I'm sure the 101st grieved and had a
memorial service for their comrade. But for us, the Security Police
and Air Force medics, there was no funeral, no memorial service, no
shared grieving or mourning or saying good-bye. But years, decades later,
you do mourn and even grieve. Only then, now, when you looked back through
the eyes of a mature adult, does it occur to you what really happened.

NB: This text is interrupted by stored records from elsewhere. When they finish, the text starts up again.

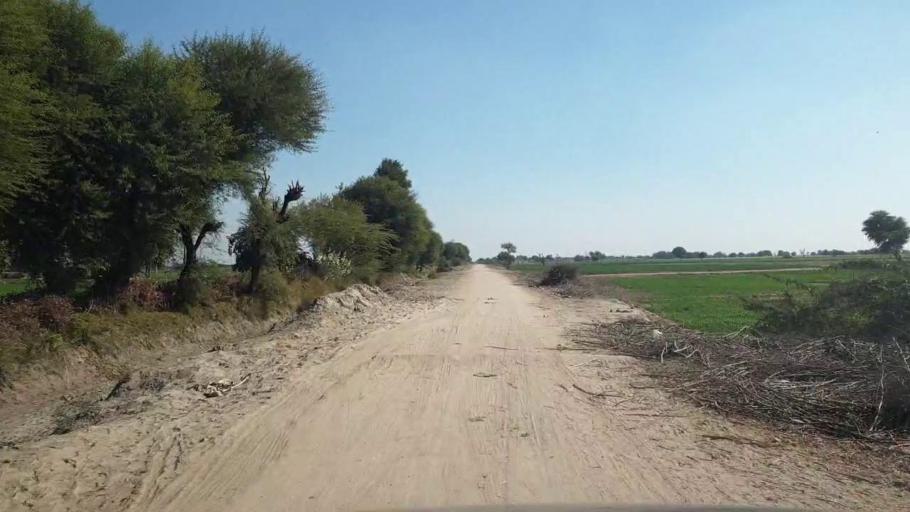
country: PK
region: Sindh
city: Shahpur Chakar
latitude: 26.1401
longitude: 68.6568
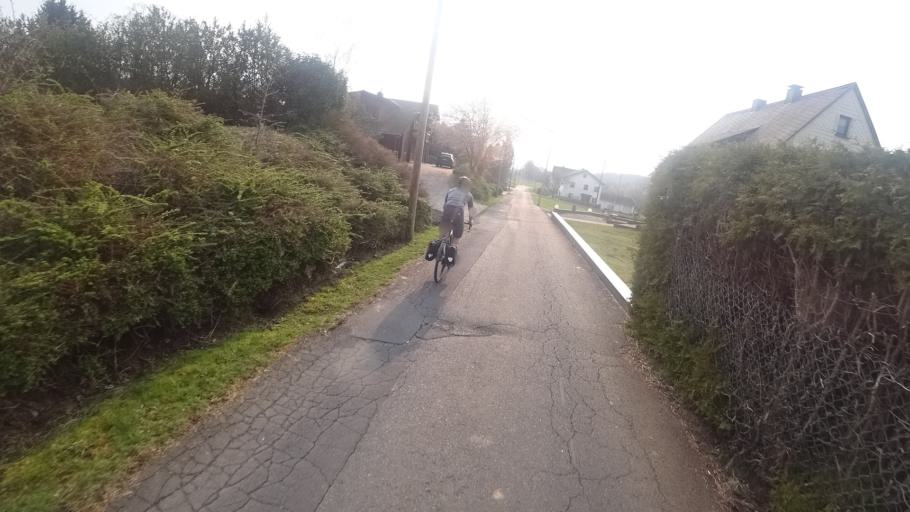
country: DE
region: Rheinland-Pfalz
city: Luckenbach
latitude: 50.7104
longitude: 7.8496
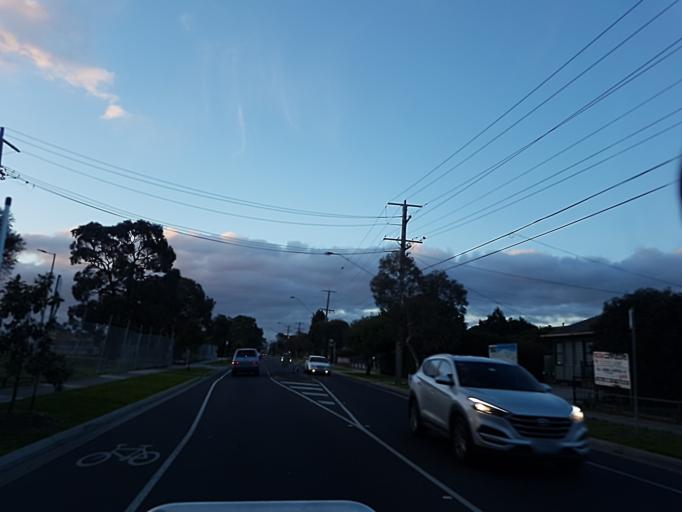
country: AU
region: Victoria
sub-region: Hume
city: Coolaroo
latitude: -37.6699
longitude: 144.9320
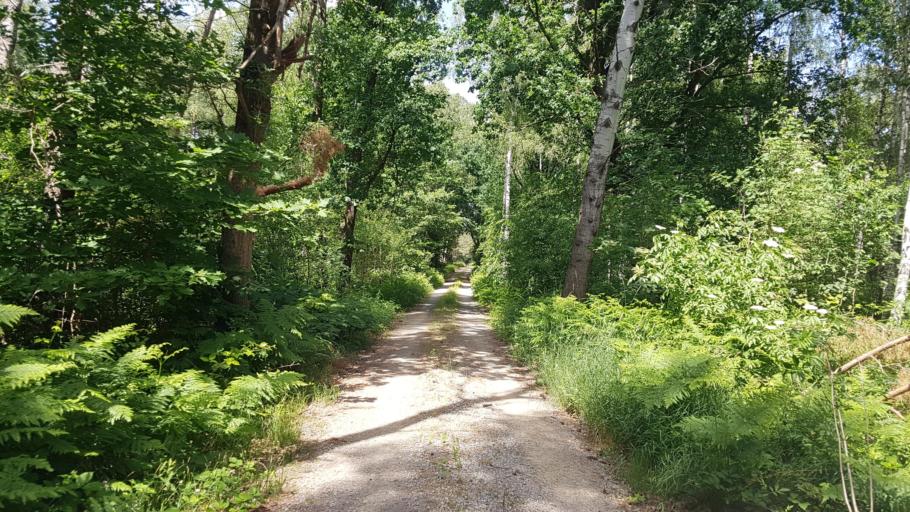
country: DE
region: Brandenburg
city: Plessa
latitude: 51.4907
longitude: 13.6116
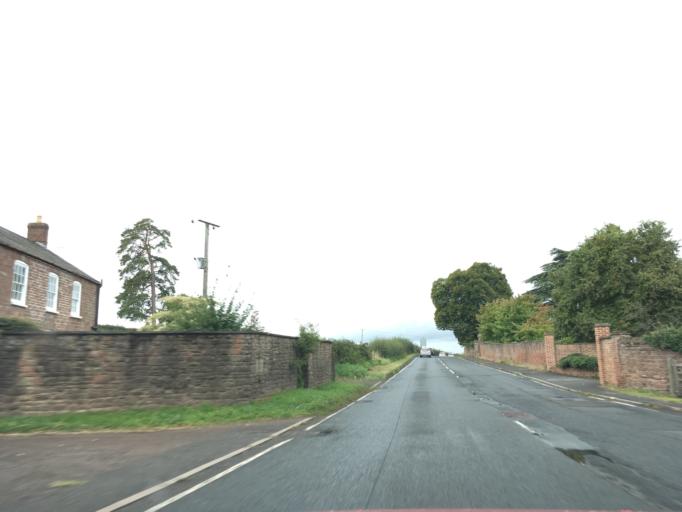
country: GB
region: England
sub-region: Herefordshire
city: Ross on Wye
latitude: 51.9094
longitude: -2.5435
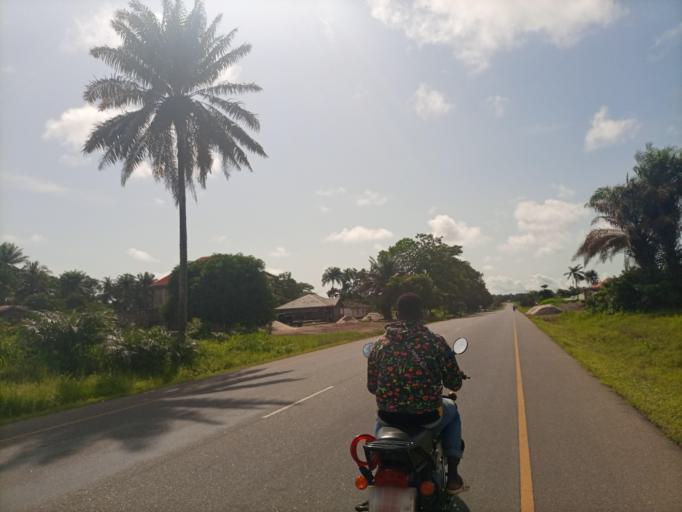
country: SL
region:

A young man's life was cut off forever. Soon thereafter, somewhere back
in the states, men in uniform appeared at the door of a couple's home
and told them what they had been told concerning the death of their
son.
As I walked back to
my hotel room in downtown Washington DC, I realized the rain had eased
up and it was just a light misty drizzle. I passed groups of students
from Georgetown University who were milling about, socializing. At age
42, they struck me as being very young. Most of the students were not
as young as those dead veterans named on The Wall. Names of 58,229 whom
I did not know. Names of some whom I did know. And the name of one whom
I had never met, but whose tragic death I will never forget.